Bergson, 1889 : L'acte libre est celui qui exprime la personnalité tout entière"


[Etre libre, c'est être influencé par soi, et ne dépendre que de ce que l'on est. Or ce que l'on est, c'est ce que l'on est devenu : c'est le résultat d'une histoire, par laquelle les influences extérieures se sont incorporées à notre identité.]


« Bref, nous sommes libres quand nos actes émanent de notre personnalité entière, quand ils l'expriment, quand ils ont avec elle cette indéfinissable ressemblance qu'on trouve parfois entre l'œuvre et l'artiste. En vain on allé­guera que nous cédons alors à l'influence toute-puissante de notre caractère. Notre caractère, c'est encore nous ; et parce qu'on s'est plu à scinder la personne en deux parties pour considérer tour à tour, par un effort d'abstrac­tion, le moi qui sent ou pense et le moi qui agit, il y aurait quelque puérilité à conclure que l'un des deux moi pèse sur l'autre. Le même reproche s'adressera à ceux qui demandent si nous sommes libres de modifier notre caractère. Certes, notre caractère se modifie insensiblement tous les jours, et notre liberté en souffrirait, si ces acquisitions nouvelles venaient se greffer sur notre moi et non pas se fondre en lui. Mais, dès que cette fusion aura lieu, on devra dire que le changement survenu dans notre caractère est bien nôtre, que nous nous le sommes approprié. En un mot, si l'on convient d'appeler libre tout acte qui émane du moi, et du moi seulement, l'acte qui porte la marque de notre personne est véritablement libre, car notre moi seul en revendiquera la paternité. La thèse de la liberté se trouverait ainsi vérifiée si l'on consentait à ne chercher cette liberté, que dans un certain caractère de la décision prise, dans l'acte libre en un mot.

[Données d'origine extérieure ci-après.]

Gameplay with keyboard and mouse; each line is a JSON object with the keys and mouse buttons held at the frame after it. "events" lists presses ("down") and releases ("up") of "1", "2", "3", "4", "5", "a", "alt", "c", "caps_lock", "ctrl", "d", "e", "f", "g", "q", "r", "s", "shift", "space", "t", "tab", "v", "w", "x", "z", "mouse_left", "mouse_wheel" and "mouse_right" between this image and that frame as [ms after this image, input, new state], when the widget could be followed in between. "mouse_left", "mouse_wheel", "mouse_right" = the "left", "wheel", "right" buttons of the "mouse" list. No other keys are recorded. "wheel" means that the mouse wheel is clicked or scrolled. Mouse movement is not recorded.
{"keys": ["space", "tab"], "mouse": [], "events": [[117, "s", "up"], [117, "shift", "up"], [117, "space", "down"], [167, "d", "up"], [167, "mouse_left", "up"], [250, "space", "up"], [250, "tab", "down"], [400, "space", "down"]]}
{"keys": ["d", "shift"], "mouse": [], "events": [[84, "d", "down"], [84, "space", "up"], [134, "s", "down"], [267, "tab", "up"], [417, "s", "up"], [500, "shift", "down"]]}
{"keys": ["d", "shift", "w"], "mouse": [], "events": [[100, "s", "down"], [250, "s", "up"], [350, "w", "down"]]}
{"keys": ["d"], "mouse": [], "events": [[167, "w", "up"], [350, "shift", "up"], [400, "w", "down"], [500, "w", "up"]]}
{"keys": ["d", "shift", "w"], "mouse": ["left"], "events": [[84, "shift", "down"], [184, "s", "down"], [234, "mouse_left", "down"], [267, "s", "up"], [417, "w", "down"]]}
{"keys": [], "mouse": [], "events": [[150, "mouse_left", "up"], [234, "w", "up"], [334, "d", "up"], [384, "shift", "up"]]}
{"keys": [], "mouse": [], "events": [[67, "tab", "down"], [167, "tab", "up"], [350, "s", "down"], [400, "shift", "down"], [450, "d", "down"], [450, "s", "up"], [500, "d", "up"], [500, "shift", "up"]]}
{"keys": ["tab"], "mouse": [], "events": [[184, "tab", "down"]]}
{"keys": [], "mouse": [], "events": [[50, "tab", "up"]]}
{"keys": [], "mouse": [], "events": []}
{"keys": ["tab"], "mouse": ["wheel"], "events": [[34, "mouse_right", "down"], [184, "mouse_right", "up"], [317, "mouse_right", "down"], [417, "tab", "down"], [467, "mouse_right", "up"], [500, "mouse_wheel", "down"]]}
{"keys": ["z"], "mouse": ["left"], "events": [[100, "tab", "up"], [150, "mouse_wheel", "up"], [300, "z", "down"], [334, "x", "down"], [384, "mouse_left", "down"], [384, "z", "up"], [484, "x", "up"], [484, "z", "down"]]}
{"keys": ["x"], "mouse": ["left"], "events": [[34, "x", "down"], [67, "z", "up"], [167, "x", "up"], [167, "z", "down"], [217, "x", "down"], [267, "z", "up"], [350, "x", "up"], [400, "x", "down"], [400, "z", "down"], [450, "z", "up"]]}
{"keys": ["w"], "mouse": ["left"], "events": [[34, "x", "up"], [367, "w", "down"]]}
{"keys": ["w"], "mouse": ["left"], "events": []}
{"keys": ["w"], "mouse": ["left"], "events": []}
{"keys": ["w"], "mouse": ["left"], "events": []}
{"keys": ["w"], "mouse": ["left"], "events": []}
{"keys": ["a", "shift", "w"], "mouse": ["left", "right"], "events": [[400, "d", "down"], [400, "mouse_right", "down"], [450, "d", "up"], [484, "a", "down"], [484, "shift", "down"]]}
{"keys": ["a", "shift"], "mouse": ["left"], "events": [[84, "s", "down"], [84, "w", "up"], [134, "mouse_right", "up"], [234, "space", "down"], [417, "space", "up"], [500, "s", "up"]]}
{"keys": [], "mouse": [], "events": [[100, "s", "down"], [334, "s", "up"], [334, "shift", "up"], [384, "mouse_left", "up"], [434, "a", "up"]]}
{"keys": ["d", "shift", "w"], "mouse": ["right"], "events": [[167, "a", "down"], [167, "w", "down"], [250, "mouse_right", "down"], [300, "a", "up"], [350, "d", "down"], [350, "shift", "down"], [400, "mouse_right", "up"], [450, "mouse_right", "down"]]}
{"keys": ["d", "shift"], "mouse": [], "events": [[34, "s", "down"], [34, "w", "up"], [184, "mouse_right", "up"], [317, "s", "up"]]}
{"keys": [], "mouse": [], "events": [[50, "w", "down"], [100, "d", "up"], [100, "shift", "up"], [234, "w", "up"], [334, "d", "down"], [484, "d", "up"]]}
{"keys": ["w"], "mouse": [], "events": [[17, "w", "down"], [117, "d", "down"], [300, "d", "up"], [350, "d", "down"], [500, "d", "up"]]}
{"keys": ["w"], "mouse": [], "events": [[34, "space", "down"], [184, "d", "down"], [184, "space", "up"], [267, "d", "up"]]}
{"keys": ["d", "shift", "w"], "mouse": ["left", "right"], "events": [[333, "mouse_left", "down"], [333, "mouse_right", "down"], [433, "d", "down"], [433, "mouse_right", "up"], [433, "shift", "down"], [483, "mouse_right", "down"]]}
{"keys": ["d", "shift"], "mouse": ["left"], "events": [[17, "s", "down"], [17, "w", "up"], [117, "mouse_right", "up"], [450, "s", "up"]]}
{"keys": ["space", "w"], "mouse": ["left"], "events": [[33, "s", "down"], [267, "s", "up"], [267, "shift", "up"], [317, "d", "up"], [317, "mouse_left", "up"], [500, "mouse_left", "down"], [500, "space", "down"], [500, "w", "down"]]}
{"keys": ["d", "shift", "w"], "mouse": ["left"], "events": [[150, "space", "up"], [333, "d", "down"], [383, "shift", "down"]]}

Mais le déterministe, sentant bien que cette position lui échappe, se réfugie dans le passé ou dans l'avenir. Tantôt il se transporte par la pensée à une période antérieure, et affirme la détermination nécessaire, à ce moment précis, de l'acte futur ; tantôt, supposant par avance l'action accomplie, il prétend qu'elle ne pouvait se produire autrement. »


[Henri Bergson, Essai sur les données immédiates de la conscience,1889, chap. 3, Ed Centenaire pp.113-114].